The security around the Dahmer case was like nothing ever seen in America. Everyone who went into the courthouse was ‘patted down’ for weapons and scanned electronically. The courtroom was constantly swept for bombs, both electronically and by sniffer dogs, and an 8-foot high bullet-proof glass screen protected the defendant from the hordes of people who wanted him dead. Prospective jurors were warned, ‘You are going to hear about things that you probably didn’t know existed in the real world.’ And the entire, grisly affair was to be broadcast on nationwide television.

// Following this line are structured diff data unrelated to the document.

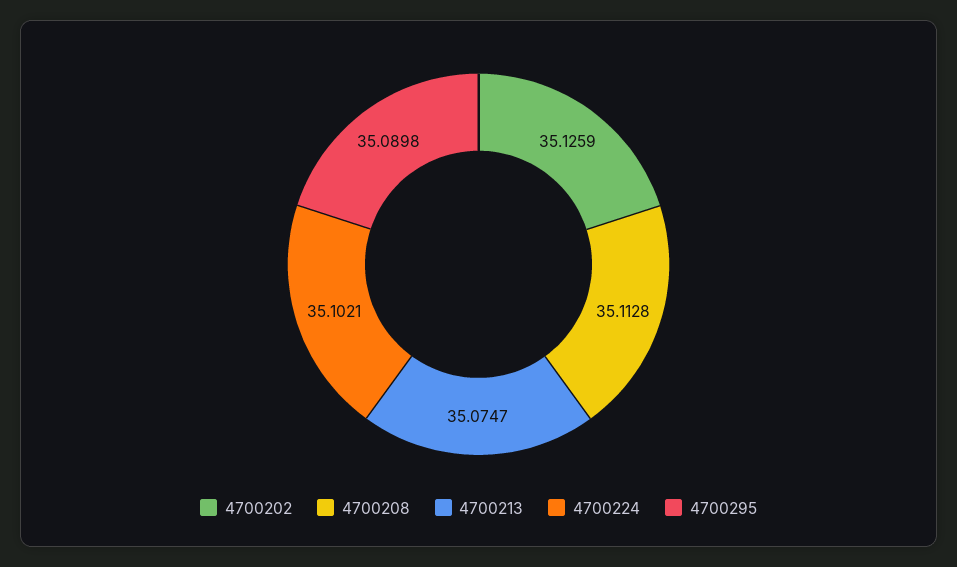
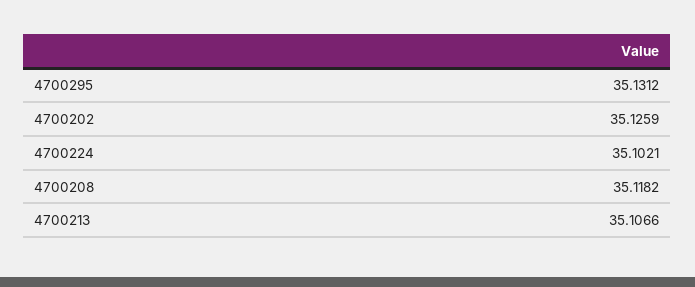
4700208: 35.1128 -> 35.1182
4700213: 35.0747 -> 35.1066
4700295: 35.0898 -> 35.1312

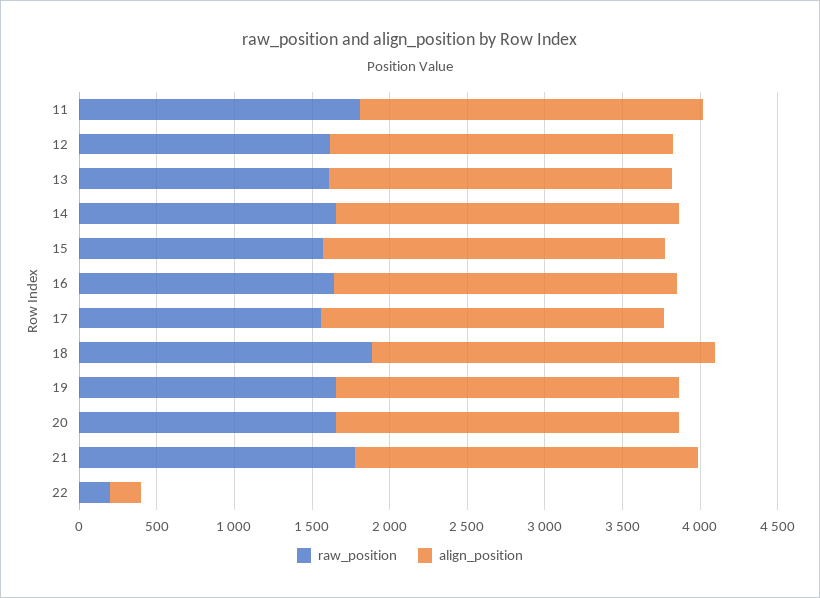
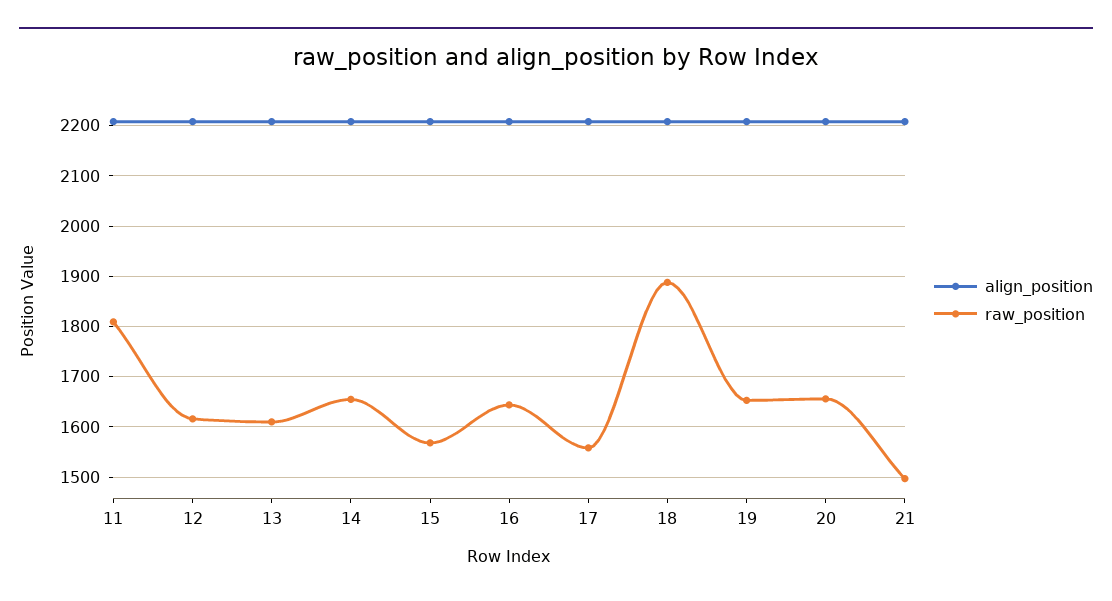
raw_position, 21: 1800 -> 1500
raw_position, 22: 200 -> none
align_position, 22: 200 -> none

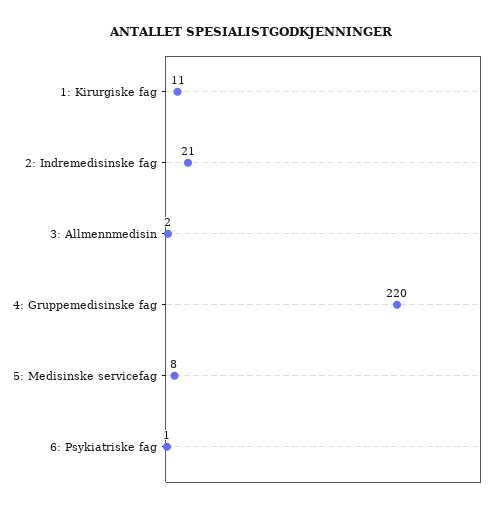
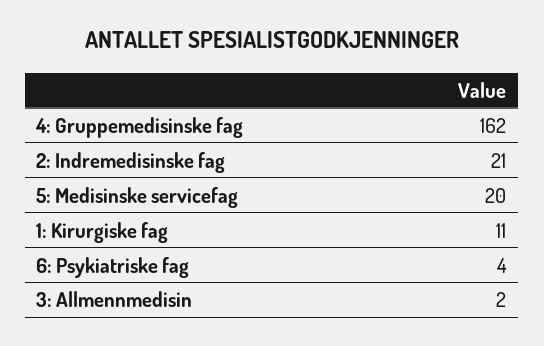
4: Gruppemedisinske fag: 220 -> 162
5: Medisinske servicefag: 8 -> 20
6: Psykiatriske fag: 1 -> 4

It was the prosecution’s intention to persuade the jury that although what he did was the act of a madman, Jeffrey Dahmer was completely sane. Ultimately, as is the case in most such trials, it would be the psychiatrists’ job to convince the jury of the accused’s state of mind at the time of his crimes. There were a wide variety of professional opinions on why Dahmer did what he did; Dr James Fox, Dean of the College of Criminal Justice at Northeastern University in Boston said, ‘If he felt at all uncomfortable about his own sexual orientation, it is very easy to see it projected on to these victims and punishing them, indirectly, to punish himself.’ It was all great theatre, but the jury did not buy any of it. After three weeks of testimony it only took the jury five hours to find Jeffrey Dahmer both sane and guilty on all counts.

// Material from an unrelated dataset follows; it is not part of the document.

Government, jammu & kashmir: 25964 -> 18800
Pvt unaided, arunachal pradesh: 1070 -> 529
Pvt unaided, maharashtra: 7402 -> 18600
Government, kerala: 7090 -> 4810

Although nothing was going to ameliorate his sentence, after being found guilty Dahmer read a four-page apology to the families of his victims. ‘I know how much harm I have caused . . . Thank God there will be no more harm that I can do . . . I ask for no consideration.’ He got none. He was sentenced to fifteen consecutive life terms without hope of parole. Had he lived so long, Jeff would have been up for release in 957 years.
After his sentencing, Dahmer commented, ‘I couldn’t find any meaning in my life when I was out there. I’m sure as hell not going to find it in [prison]. This is the grand finale of a life poorly spent and the end result is just overwhelmingly depressing . . . it’s just a sick, pathetic, wretched, miserable life story, that’s all it is.’ Later, he commented to his lawyer, ‘. . . if I was killed in prison, that would be a blessing right now’. It was one wish that Dahmer would have granted. On 28 November 1994, while on a toilet cleaning detail with two other inmates, Jeffrey Dahmer, aged thirty-four, along with fellow inmate Jesse Anderson, was murdered by the third man on their crew, a schizophrenic killer named Christopher Scarver, who believed himself to be a new messiah.
In 1996 the city of Milwaukee apportioned $400,000 to buy the entire contents of Dahmer’s apartment and have them incinerated to prevent anyone from buying them to create a Jeffrey Dahmer museum. All things considered, it was probably a wise move.